Great Lakes Grain

Great Lakes Grain

August 21, 2012 16:26 ET

Final Yield and Crop Quality Report Shows Variability for Three Distinct Areas

CHATHAM, ONTARIO--(Marketwire - Aug. 21, 2012) - Three days of extensive yield checks by FS crop sales specialists across southwestern and central Ontario show that yield ranges are quite wide. This speaks to the variability in rainfall that was experienced by farmers this year.

The third annual Great Lakes Grain Crop Assessment tour took place Aug. 15 to 17 with its partners AGRIS Co-operative and FS PARTNERS, and participation from Wanstead Farmer's Co-operative. A total of 31 corn and soybean sites were observed throughout the Great Lakes Grain trading area.

"It seems every year we talk about variability and this year is no different, except for the very clear magnitude of the variability experienced between three very distinct areas," says Dale Cowan senior agronomist for Southern Co-operative Services.

The main regions in Ontario that were looked at were in the northern and southern parts of FS PARTNERS territories which mainly included the counties of Simcoe, Perth, Waterloo, Brant and Norfolk and the very southwestern region of AGRIS Co-operative's trading area in the counties of Essex, Kent, Elgin and Middlesex. The event was generously sponsored by DEKALB Canada.

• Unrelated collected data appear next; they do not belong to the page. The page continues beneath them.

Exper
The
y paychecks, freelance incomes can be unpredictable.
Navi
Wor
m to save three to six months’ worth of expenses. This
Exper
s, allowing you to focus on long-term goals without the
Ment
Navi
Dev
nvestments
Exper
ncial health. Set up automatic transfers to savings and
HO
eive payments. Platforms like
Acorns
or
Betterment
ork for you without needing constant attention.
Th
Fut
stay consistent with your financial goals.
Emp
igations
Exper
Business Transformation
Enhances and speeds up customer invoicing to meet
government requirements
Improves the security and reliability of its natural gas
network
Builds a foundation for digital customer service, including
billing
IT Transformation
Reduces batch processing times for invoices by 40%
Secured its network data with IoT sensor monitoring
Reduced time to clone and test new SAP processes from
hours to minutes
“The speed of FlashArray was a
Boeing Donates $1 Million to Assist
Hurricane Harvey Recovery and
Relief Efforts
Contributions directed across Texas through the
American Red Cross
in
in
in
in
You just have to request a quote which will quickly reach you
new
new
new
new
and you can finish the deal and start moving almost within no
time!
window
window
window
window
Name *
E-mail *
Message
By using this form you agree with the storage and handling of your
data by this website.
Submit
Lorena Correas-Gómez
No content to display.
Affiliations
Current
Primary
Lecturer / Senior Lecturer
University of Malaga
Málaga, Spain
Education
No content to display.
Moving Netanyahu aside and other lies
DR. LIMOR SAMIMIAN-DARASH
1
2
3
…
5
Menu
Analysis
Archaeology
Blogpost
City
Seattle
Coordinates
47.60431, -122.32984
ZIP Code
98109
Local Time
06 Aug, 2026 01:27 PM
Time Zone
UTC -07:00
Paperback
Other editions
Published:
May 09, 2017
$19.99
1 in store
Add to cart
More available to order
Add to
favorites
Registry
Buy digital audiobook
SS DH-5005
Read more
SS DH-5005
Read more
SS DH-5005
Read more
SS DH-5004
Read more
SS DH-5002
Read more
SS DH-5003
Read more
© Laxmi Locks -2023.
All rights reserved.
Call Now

Rainfall and excessive heat dominated agricultural headlines all summer long and indeed, the conclusions gathered from the Great Lakes Grain crop assessment tour supported those headlines. There was a clear line of yield differences between the areas that received timely rains and those that did not.

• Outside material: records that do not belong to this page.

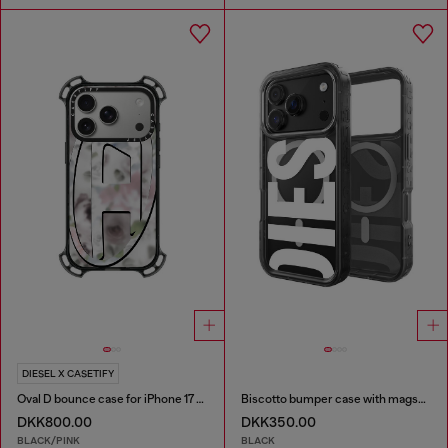
DIESEL X CASETIFY
Oval D bounce case for iPhone 17 Pro
Biscotto bumper case with magsafe for iPhone 17 Pro
DKK800.00
DKK350.00
BLACK/PINK
BLACK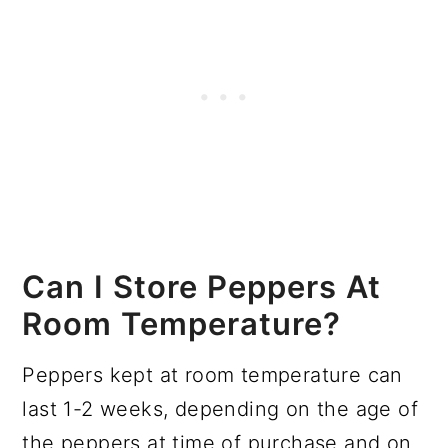
Can I Store Peppers At
Room Temperature?
Peppers kept at room temperature can
last 1-2 weeks, depending on the age of
the peppers at time of purchase and on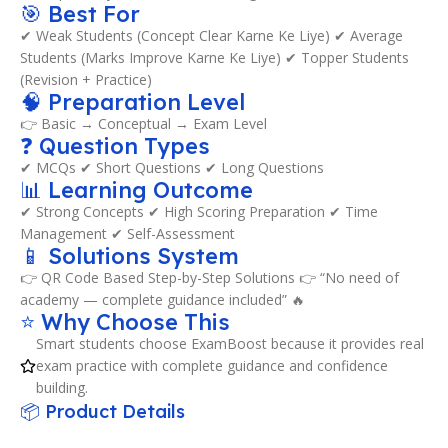
🎯 Best For
✔ Weak Students (Concept Clear Karne Ke Liye) ✔ Average
Students (Marks Improve Karne Ke Liye) ✔ Topper Students
(Revision + Practice)
🧠 Preparation Level
👉 Basic → Conceptual → Exam Level
❓ Question Types
✔ MCQs ✔ Short Questions ✔ Long Questions
📊 Learning Outcome
✔ Strong Concepts ✔ High Scoring Preparation ✔ Time
Management ✔ Self-Assessment
📱 Solutions System
👉 QR Code Based Step-by-Step Solutions 👉 “No need of
academy — complete guidance included” 🔥
⭐ Why Choose This
Smart students choose ExamBoost because it provides real
exam practice with complete guidance and confidence
building.
📦 Product Details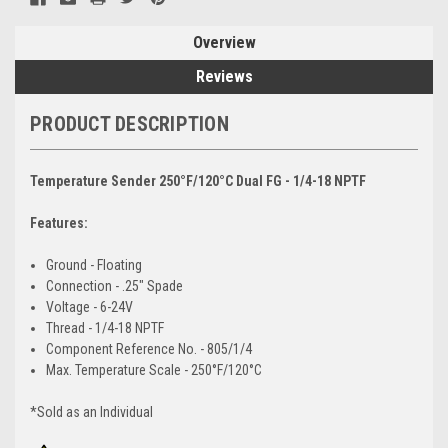
Overview
Reviews
PRODUCT DESCRIPTION
Temperature Sender 250°F/120°C Dual FG - 1/4-18 NPTF
Features:
Ground - Floating
Connection - .25" Spade
Voltage - 6-24V
Thread - 1/4-18 NPTF
Component Reference No. - 805/1/4
Max. Temperature Scale - 250°F/120°C
*Sold as an Individual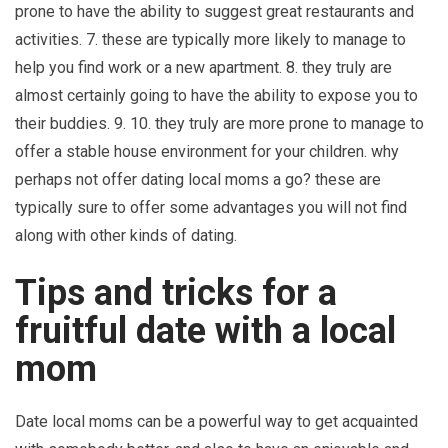
prone to have the ability to suggest great restaurants and
activities. 7. these are typically more likely to manage to
help you find work or a new apartment. 8. they truly are
almost certainly going to have the ability to expose you to
their buddies. 9. 10. they truly are more prone to manage to
offer a stable house environment for your children. why
perhaps not offer dating local moms a go? these are
typically sure to offer some advantages you will not find
along with other kinds of dating.
Tips and tricks for a
fruitful date with a local
mom
Date local moms can be a powerful way to get acquainted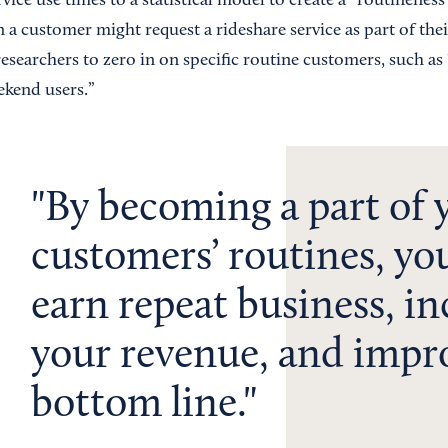
ice use times to a statistical model to create a “routineness
a customer might request a rideshare service as part of thei
esearchers to zero in on specific routine customers, such a
kend users.”
By becoming a part of 
customers’ routines, yo
earn repeat business, in
your revenue, and impr
bottom line.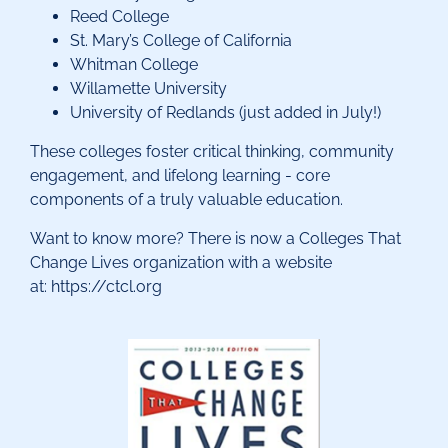
Reed College
St. Mary’s College of California
Whitman College
Willamette University
University of Redlands (just added in July!)
These colleges foster critical thinking, community
engagement, and lifelong learning - core
components of a truly valuable education.
Want to know more? There is now a Colleges That
Change Lives organization with a website
at: https://ctcl.org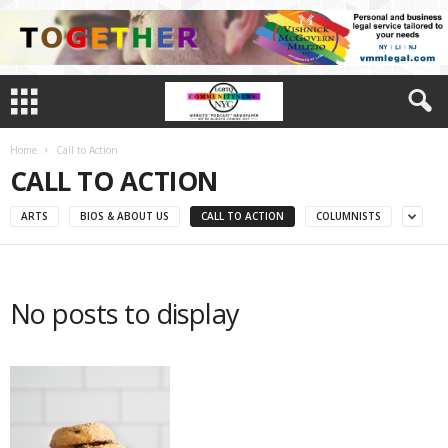
Home
Call to Action
CALL TO ACTION
ARTS
BIOS & ABOUT US
CALL TO ACTION
COLUMNISTS
No posts to display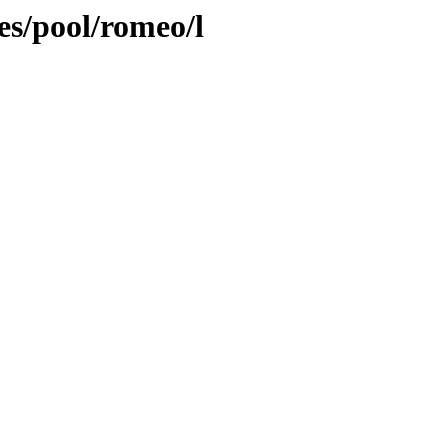
es/pool/romeo/l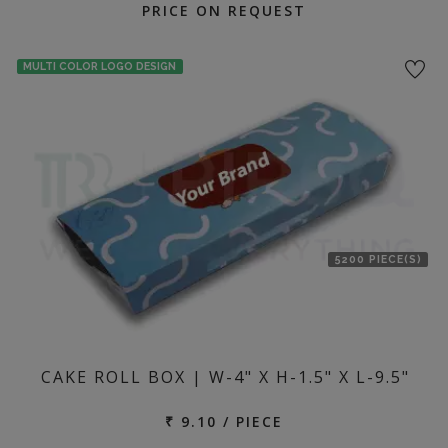
PRICE ON REQUEST
MULTI COLOR LOGO DESIGN
5200 PIECE(S)
CAKE ROLL BOX | W-4" X H-1.5" X L-9.5"
₹ 9.10 / PIECE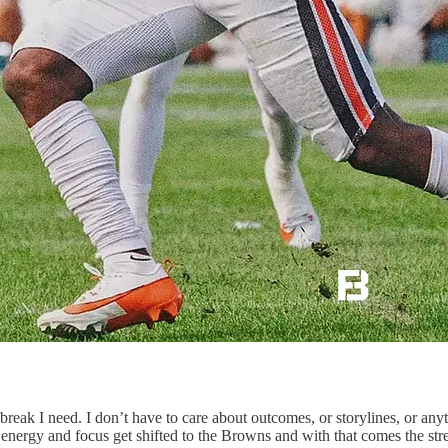
 break I need. I don’t have to care about outcomes, or storylines, or an
 energy and focus get shifted to the Browns and with that comes the s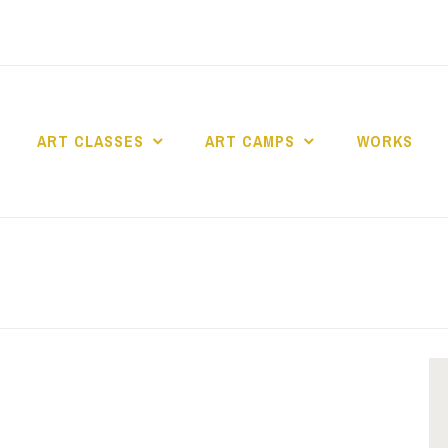
ART CLASSES
ART CAMPS
WORKS
dio Art en Ciel asbl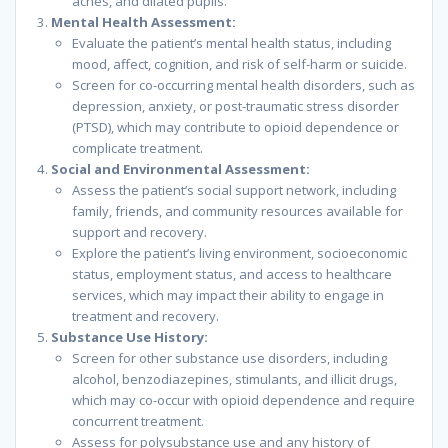
aches, and dilated pupils.
Mental Health Assessment:
Evaluate the patient’s mental health status, including
mood, affect, cognition, and risk of self-harm or suicide.
Screen for co-occurring mental health disorders, such as
depression, anxiety, or post-traumatic stress disorder
(PTSD), which may contribute to opioid dependence or
complicate treatment.
Social and Environmental Assessment:
Assess the patient’s social support network, including
family, friends, and community resources available for
support and recovery.
Explore the patient’s living environment, socioeconomic
status, employment status, and access to healthcare
services, which may impact their ability to engage in
treatment and recovery.
Substance Use History:
Screen for other substance use disorders, including
alcohol, benzodiazepines, stimulants, and illicit drugs,
which may co-occur with opioid dependence and require
concurrent treatment.
Assess for polysubstance use and any history of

The corn crop for the most part had a good start throughout the trading area. All sites had adequate populations and high row counts on the cobs. Low yield areas had cob length less than four inches, whereas the high yield areas were greater than 5.6 to six inches (five kernels per inch). The populations and row number were very similar. Nitrogen and potash deficiency could be found mostly in the drought areas. "The harvest may only be slightly earlier this year by just one week rather than the two to three weeks we all anticipated," says Cowan.

The total count of soybean pods and seeds this year included the top most pods that looked like they would make beans. The report concluded that as long as the moisture comes and temperatures remain moderate throughout August, those pods will most likely fill. Most soybean fields were well into bean filling stages of R5 to R6. At 150,000 plants per acre, a single node with three pods and three beans could add seven bushels per acre. A yield of 40 bushels or 65 bushels per acre will depend on August weather and how many of those top nodes make soybeans. "The soybean crop still has a way to go before maturity and we may be looking at normal harvest dates for the bulk of this crop," says Cowan.

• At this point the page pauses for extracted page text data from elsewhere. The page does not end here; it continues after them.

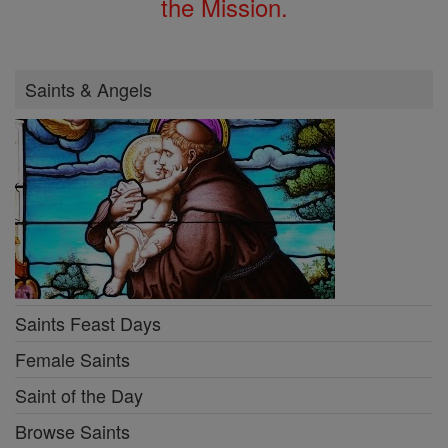
the Mission.
Saints & Angels
Saints Feast Days
Female Saints
Saint of the Day
Browse Saints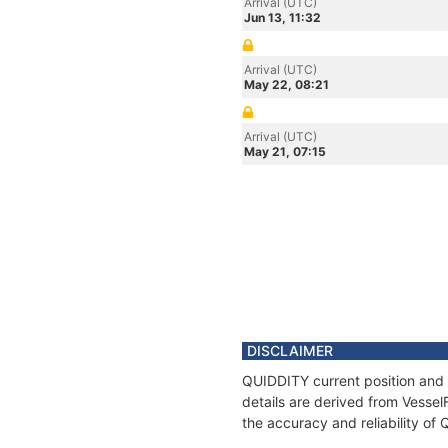
Arrival (UTC)
Jun 13, 11:32
Arrival (UTC)
May 22, 08:21
Arrival (UTC)
May 21, 07:15
DISCLAIMER
QUIDDITY current position and 
details are derived from Vessel
the accuracy and reliability of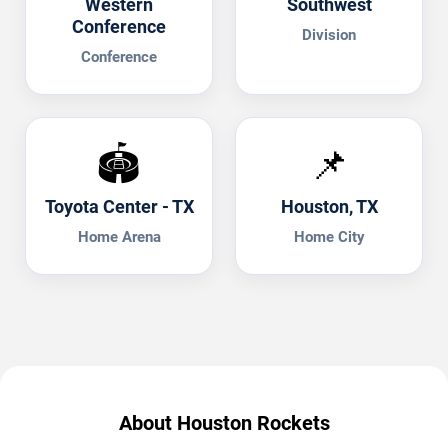
Western
Southwest
Conference
Division
Conference
🏟️
📌
Toyota Center - TX
Houston, TX
Home Arena
Home City
About Houston Rockets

To view the complete crop assessment report details visit - Great Lakes Grain - Crop Assessment Report 2012

Great Lakes Grain is a grain marketing partnership between GROWMARK, Inc. and AGRIS Co-operative Ltd. Great Lakes Grain is one of the largest operators of Ontario country elevators. It represents close to 460,000 MT (18 million bushels) of storage capacity with total marketing in excess of 37 million bushels serving farmers at more than 30 AGRIS Co-operative and FS PARTNERS branded locations from Windsor through to Toronto and north to Georgian Bay.